A solução para o problema, segundo Schaeffer, seria investir em outras formas de geração de energia, também renováveis, e interligar os sistemas, para garantir a distribuição. “A energia renovável é mais vulnerável em relação às formas convencionais de energia e os países devem levar isso em conta nos seus planos de desenvolvimento”, concluiu.
Adaptação
A mudança climática trouxe aos cientistas a necessidade de prevenir os impactos ambientais e também de preparar a população contra os efeitos adversos desses impactos. Segundo Diana Liverman, uma das diretoras do Instituto do Meio Ambiente da Universidade do Arizona, nos Estados Unidos, existe um campo de pesquisa conhecido como “adaptação” que precisa crescer.
Ela explicou que a adaptação está ligada às técnicas necessárias para lidar com os impactos ambientais, diferentemente das técnicas de mitigação, que buscam uma forma de combater o avanço do aquecimento global, como a redução de emissão de gases estufa. Liverman ressaltou a importância dos dois campos da ciência trabalharem juntos.

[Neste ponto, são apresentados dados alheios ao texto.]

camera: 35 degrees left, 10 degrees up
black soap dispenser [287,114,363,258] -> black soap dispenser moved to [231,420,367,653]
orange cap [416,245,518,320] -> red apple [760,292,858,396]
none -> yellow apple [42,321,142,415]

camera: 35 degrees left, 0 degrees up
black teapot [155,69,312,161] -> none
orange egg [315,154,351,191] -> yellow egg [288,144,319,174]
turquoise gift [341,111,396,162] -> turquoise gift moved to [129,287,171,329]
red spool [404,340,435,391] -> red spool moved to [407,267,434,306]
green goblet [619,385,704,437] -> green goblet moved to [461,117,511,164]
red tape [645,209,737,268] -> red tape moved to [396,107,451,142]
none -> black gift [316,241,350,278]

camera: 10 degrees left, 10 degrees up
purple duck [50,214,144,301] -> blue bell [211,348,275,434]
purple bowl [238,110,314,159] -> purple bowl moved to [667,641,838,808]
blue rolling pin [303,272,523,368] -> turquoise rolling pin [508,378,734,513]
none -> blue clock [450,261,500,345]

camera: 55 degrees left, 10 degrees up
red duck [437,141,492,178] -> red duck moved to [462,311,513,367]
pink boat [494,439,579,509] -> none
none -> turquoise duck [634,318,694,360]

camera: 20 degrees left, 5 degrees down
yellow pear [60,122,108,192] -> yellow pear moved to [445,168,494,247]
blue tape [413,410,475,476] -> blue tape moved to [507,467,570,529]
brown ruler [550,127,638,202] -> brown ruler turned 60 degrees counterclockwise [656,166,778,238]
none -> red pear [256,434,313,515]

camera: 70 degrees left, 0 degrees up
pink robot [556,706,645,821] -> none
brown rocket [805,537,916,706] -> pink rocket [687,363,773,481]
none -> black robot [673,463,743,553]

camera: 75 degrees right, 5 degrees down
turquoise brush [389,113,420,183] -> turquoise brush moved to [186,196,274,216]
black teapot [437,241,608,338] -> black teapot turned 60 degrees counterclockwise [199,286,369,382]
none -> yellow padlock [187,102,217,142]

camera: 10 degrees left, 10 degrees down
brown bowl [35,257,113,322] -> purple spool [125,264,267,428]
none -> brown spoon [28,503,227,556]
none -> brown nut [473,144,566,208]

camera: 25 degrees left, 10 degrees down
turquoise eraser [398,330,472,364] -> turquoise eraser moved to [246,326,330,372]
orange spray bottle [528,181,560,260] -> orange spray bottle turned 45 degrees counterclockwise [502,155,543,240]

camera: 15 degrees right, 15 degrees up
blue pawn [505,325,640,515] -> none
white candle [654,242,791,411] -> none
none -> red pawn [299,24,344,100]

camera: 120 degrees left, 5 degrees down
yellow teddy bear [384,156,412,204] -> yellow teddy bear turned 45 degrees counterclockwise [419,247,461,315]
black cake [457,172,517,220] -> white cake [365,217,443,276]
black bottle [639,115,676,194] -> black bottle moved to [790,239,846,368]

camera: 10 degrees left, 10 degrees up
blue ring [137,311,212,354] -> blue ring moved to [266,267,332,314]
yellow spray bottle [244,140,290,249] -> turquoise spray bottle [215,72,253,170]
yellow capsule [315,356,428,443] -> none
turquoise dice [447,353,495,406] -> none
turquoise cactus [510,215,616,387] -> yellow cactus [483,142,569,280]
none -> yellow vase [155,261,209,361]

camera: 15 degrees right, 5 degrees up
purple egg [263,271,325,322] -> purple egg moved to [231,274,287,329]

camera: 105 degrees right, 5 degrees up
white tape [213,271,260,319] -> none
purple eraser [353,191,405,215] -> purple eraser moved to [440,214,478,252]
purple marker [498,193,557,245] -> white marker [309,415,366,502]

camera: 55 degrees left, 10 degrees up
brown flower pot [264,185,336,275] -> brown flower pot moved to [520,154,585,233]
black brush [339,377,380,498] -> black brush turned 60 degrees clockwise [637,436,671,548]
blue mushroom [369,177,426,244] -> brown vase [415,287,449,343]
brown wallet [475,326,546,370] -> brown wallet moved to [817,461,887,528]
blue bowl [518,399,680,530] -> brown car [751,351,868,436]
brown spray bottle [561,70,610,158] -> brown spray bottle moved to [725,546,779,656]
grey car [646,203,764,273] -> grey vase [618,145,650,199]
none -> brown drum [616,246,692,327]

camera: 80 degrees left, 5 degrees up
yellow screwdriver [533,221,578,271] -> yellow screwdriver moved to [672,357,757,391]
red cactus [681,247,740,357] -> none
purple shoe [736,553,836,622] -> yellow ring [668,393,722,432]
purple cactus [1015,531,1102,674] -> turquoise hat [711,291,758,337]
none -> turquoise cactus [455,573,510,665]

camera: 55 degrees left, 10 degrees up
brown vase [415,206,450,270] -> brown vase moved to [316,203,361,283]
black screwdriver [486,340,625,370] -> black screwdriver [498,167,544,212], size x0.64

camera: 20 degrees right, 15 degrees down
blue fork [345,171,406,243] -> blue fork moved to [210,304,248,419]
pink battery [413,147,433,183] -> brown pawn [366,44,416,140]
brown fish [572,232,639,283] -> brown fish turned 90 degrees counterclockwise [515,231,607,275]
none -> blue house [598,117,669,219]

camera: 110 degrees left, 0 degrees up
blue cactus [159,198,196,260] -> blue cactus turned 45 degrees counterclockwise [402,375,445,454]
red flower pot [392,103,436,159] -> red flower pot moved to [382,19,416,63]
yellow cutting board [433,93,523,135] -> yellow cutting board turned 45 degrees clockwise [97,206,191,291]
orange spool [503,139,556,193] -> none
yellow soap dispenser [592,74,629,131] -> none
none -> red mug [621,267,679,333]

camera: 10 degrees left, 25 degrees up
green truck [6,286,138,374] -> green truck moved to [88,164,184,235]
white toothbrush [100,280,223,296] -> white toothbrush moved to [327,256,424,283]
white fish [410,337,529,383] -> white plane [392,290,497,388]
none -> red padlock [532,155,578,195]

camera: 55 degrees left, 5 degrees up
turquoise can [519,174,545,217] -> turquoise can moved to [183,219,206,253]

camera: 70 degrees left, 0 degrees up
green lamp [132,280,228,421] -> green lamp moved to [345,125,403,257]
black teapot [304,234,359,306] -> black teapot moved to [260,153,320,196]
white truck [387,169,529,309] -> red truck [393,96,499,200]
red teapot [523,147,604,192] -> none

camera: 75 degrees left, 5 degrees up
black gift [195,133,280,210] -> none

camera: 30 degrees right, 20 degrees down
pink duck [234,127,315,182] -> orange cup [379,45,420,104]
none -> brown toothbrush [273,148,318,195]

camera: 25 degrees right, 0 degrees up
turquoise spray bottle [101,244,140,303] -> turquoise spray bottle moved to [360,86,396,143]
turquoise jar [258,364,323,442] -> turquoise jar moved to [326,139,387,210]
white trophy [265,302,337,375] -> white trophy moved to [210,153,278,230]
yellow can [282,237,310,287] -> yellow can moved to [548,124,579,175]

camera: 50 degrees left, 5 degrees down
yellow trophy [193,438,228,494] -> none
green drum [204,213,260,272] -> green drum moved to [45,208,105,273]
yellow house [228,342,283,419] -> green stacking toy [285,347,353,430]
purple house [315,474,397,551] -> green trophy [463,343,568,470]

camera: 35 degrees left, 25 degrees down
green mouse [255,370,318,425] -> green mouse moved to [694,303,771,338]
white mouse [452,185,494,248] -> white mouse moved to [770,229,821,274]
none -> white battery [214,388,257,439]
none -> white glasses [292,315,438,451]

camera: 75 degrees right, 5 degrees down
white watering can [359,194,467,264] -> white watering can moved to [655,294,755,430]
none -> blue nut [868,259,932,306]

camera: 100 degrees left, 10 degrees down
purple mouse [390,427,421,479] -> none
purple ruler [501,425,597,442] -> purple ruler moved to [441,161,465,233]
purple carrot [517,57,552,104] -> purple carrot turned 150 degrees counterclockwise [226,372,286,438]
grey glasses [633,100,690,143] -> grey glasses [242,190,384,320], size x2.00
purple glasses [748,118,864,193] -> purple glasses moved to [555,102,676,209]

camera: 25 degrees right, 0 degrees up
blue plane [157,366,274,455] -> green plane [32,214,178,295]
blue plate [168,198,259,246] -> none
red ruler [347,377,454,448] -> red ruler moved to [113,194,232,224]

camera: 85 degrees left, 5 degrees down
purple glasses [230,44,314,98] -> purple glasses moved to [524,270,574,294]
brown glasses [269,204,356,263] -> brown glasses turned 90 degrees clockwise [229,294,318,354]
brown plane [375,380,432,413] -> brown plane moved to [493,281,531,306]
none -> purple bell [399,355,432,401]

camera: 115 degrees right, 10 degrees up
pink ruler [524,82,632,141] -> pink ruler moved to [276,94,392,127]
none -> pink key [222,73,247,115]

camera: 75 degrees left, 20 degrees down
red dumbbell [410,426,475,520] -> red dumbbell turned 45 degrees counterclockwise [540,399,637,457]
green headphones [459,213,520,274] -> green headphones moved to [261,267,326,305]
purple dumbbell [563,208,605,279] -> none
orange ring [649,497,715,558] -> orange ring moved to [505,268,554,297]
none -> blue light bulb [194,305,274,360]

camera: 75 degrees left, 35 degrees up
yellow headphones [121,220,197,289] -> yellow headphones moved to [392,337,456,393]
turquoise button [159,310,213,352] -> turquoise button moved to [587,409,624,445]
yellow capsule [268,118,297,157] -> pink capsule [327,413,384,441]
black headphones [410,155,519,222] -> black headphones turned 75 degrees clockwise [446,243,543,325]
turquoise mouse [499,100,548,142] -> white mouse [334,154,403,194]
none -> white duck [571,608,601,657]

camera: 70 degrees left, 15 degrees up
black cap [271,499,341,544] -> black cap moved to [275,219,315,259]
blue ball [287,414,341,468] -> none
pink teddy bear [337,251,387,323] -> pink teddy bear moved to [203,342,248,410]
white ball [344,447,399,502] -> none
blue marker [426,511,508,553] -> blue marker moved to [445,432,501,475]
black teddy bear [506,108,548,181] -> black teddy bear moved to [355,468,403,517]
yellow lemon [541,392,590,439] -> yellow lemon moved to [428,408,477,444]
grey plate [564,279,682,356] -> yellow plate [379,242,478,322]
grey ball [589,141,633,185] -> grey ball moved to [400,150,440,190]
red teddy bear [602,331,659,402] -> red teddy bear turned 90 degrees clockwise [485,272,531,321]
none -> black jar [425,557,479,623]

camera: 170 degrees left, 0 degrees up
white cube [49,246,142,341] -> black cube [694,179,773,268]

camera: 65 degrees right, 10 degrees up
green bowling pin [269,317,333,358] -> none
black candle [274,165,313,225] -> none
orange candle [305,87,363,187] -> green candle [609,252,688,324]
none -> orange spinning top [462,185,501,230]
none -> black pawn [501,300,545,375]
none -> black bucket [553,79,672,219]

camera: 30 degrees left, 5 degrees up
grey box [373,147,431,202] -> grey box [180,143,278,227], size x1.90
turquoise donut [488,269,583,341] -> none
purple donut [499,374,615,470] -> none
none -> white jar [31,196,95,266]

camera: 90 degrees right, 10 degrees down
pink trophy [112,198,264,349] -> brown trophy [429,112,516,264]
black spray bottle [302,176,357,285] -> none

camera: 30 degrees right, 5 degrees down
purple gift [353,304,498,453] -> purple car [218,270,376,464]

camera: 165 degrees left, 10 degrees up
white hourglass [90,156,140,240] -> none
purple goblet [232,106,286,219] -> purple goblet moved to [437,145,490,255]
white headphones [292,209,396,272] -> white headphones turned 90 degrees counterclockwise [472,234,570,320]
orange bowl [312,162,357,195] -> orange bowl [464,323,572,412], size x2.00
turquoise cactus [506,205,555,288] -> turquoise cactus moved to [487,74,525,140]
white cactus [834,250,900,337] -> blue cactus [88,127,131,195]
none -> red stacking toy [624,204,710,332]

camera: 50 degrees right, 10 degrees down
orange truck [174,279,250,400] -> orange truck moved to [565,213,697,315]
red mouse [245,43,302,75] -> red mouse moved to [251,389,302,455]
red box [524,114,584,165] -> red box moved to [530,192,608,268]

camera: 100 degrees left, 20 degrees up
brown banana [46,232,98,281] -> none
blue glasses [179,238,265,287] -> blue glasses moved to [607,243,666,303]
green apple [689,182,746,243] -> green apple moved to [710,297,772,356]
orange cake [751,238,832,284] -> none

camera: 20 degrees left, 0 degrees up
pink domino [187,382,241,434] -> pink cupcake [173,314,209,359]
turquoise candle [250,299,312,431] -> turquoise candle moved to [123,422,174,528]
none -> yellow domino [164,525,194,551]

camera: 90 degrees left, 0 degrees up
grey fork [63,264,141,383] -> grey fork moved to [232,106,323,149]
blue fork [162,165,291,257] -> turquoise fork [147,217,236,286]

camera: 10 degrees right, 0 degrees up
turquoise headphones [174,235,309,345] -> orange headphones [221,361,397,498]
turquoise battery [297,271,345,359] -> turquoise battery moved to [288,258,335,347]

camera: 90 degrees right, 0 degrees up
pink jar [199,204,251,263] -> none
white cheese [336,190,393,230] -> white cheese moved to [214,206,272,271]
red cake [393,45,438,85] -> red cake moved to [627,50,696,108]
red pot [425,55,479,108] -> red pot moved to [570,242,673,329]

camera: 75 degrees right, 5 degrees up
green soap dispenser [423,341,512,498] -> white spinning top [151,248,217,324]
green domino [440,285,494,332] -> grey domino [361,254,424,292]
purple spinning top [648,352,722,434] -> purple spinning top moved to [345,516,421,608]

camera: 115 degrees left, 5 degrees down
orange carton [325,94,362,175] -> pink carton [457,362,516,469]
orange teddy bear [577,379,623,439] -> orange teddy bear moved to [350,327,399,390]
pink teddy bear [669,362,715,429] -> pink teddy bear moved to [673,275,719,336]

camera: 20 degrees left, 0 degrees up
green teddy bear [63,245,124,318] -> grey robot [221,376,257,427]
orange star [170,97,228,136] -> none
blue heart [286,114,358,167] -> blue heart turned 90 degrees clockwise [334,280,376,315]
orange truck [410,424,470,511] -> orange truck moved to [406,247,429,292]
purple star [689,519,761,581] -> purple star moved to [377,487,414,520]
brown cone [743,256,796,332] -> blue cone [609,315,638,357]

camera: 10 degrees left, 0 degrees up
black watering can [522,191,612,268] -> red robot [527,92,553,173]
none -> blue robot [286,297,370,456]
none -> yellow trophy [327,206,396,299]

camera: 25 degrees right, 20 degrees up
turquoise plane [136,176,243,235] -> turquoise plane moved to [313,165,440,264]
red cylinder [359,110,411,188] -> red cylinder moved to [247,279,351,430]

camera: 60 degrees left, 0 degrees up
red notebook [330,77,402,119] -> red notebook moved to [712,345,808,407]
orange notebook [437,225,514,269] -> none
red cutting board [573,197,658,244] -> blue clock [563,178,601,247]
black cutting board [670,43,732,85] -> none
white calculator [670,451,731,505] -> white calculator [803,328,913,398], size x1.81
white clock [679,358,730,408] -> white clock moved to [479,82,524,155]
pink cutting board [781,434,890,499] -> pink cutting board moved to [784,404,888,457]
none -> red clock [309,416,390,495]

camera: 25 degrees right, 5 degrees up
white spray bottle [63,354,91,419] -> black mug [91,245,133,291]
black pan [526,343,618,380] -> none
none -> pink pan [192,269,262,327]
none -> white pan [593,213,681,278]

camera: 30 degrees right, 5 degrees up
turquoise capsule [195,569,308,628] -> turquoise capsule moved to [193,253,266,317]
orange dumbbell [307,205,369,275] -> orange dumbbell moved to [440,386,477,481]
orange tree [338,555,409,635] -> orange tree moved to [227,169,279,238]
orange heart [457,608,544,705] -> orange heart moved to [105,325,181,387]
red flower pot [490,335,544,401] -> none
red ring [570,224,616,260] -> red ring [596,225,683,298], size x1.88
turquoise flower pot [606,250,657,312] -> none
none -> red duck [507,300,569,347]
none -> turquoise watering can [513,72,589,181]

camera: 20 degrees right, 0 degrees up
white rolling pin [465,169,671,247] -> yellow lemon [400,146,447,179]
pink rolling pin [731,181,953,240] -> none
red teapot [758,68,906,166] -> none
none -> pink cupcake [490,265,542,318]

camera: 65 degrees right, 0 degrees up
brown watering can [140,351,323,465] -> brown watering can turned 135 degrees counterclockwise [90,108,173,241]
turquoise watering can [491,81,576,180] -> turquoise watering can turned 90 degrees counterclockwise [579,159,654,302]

Além disso, segundo ela, é necessário identificar a vulnerabilidade de forma precisa, para que assim sejam pensados métodos de adaptação diferenciados, em vários aspectos. Por fim, a pesquisadora alertou que se as emissões de gases estufa não diminuírem, os impactos se tornarão cada vez mais severos e há limites para a adaptação. “Se não fizermos algo para reduzir as emissões, podemos encarar um planeta tão mais quente que seria impossível a adaptação”, concluiu.